By Chad Bixby | January 12, 2002

“I Know Where I’m Going” begins with a striking handheld closeup of a young woman on hold with her credit card company. Other mundane images follow: her typing, standing at a Xerox machine, shopping for groceries. Your basic portrait of soul-killing urban solitude.
The compositions here are rather painterly for DV, and the young woman (Maria Markosov) has a natural, oddly alluring vulnerability about her. But the filmmakers overplay their hand in so drawing out this series of tableaux. At first it all seems rawtha European, but after about ten minutes of no new information being conveyed, it merely seems tedious.

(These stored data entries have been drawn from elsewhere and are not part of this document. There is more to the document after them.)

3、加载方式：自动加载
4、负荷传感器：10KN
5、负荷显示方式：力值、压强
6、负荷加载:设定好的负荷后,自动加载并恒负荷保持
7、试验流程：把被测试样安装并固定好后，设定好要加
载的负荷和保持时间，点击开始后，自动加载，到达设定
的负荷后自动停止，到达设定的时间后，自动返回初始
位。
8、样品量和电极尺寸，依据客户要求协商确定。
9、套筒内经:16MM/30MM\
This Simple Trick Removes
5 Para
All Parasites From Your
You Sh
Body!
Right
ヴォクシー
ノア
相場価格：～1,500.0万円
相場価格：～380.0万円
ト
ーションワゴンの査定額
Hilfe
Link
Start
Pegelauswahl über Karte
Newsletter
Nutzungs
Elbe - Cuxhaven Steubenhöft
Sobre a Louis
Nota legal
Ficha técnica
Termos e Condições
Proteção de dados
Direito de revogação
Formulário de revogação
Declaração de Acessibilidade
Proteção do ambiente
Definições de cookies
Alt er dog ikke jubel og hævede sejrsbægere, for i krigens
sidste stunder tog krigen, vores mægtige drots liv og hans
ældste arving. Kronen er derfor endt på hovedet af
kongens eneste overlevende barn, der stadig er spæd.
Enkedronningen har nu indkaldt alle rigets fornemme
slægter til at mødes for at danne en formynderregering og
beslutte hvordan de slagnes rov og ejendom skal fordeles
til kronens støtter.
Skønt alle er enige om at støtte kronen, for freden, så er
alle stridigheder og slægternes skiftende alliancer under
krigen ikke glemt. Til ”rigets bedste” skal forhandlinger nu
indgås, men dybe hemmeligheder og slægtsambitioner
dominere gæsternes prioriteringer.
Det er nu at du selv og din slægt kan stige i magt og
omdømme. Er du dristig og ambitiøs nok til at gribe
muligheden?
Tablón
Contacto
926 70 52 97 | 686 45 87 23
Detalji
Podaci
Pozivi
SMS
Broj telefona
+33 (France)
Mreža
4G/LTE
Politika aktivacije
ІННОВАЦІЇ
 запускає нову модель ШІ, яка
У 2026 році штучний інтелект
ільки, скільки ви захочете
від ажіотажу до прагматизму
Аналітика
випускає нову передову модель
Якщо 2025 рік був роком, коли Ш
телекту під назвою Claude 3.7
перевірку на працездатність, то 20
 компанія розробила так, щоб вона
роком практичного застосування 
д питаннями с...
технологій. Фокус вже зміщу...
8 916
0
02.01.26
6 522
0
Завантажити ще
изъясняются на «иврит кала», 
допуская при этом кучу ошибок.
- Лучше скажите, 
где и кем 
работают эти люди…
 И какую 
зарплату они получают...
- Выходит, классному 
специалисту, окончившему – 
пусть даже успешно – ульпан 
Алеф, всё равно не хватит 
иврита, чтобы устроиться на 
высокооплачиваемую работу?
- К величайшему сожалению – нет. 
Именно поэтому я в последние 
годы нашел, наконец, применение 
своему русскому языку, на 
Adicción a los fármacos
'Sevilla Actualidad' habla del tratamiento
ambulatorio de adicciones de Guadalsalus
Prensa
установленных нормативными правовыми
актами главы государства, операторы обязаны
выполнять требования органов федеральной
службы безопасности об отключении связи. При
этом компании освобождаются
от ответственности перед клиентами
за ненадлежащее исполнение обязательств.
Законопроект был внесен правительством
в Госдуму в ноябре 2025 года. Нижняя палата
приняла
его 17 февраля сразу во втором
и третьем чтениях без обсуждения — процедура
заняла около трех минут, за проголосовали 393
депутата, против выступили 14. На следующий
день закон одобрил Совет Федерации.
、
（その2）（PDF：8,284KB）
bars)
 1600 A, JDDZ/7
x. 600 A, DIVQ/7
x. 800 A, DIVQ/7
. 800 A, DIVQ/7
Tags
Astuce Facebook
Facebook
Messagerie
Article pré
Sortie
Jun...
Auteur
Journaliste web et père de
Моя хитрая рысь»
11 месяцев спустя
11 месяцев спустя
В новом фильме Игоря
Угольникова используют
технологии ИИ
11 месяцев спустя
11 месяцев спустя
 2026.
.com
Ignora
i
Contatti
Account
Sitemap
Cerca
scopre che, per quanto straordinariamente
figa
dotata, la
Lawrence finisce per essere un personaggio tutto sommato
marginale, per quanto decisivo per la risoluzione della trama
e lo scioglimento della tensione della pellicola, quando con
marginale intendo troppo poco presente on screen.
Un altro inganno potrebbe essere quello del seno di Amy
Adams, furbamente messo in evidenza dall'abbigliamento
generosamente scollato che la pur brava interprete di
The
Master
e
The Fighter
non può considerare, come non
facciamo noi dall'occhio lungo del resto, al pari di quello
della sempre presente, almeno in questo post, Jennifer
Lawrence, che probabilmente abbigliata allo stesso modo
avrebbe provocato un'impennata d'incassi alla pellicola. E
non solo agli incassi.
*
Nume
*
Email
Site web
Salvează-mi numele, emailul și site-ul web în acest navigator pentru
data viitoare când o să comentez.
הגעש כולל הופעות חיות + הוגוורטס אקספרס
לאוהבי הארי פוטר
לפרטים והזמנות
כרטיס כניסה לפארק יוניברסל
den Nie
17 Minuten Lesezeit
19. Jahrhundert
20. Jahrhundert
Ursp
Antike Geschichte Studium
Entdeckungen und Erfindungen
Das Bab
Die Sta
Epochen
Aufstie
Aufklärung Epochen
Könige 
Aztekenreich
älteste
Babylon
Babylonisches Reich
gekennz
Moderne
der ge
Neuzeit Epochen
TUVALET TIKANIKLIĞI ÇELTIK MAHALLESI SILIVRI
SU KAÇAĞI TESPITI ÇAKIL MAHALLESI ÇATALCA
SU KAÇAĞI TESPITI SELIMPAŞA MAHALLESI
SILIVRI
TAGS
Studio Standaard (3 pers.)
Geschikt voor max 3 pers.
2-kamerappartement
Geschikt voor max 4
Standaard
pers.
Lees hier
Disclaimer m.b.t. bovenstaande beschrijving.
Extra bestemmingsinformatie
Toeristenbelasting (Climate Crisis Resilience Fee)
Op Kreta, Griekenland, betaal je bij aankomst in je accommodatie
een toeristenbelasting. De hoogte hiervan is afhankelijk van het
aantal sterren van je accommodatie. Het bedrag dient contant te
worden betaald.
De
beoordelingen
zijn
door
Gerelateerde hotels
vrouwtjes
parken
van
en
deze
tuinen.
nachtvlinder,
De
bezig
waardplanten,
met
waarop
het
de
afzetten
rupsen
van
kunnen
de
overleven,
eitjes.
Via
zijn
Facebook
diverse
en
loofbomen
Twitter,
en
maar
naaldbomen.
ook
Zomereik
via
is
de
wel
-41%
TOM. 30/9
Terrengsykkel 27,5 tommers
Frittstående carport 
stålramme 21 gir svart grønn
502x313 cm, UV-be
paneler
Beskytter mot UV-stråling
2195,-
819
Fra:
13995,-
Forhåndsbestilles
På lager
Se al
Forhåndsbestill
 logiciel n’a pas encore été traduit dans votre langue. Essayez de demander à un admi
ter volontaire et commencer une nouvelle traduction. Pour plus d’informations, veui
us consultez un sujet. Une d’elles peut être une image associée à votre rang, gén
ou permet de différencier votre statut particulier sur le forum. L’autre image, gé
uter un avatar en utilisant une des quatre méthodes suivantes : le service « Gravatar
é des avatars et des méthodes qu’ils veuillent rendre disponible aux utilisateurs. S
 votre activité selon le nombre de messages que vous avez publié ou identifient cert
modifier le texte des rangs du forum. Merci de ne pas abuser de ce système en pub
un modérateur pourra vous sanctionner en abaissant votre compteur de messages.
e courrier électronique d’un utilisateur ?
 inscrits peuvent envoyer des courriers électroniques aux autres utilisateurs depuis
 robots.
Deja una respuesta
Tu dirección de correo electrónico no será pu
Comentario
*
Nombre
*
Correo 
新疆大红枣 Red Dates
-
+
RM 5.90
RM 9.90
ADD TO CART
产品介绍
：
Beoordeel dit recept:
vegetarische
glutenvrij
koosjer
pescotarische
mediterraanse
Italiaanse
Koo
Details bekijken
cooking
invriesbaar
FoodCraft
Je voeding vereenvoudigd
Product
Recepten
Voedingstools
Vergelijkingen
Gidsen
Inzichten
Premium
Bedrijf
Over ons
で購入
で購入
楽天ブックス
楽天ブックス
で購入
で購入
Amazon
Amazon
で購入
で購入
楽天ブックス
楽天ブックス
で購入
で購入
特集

Then the young woman meets a young man (Eben Bull, also one of the film’s talented DPs). Aha – a story! Their blossoming romance is put across with unaffected performances from both actors, and feels very true. Soon, though, all becomes alienation and disconnection for no good reason – does he get bored of her? She of him? So much is left unsaid that we can’t be sure. Then it’s back to the young woman on her own again, watering her plants, taking out the garbage.
“I Know Where I’m Going” – which borrows its title from a 1945 Powell/Pressburger film – displays no small amount of filmmaking skill, but a bit of humor and a snappier pace wouldn’t have hurt. It has its moments, but it’s a 32-minute film with a 20-minute story.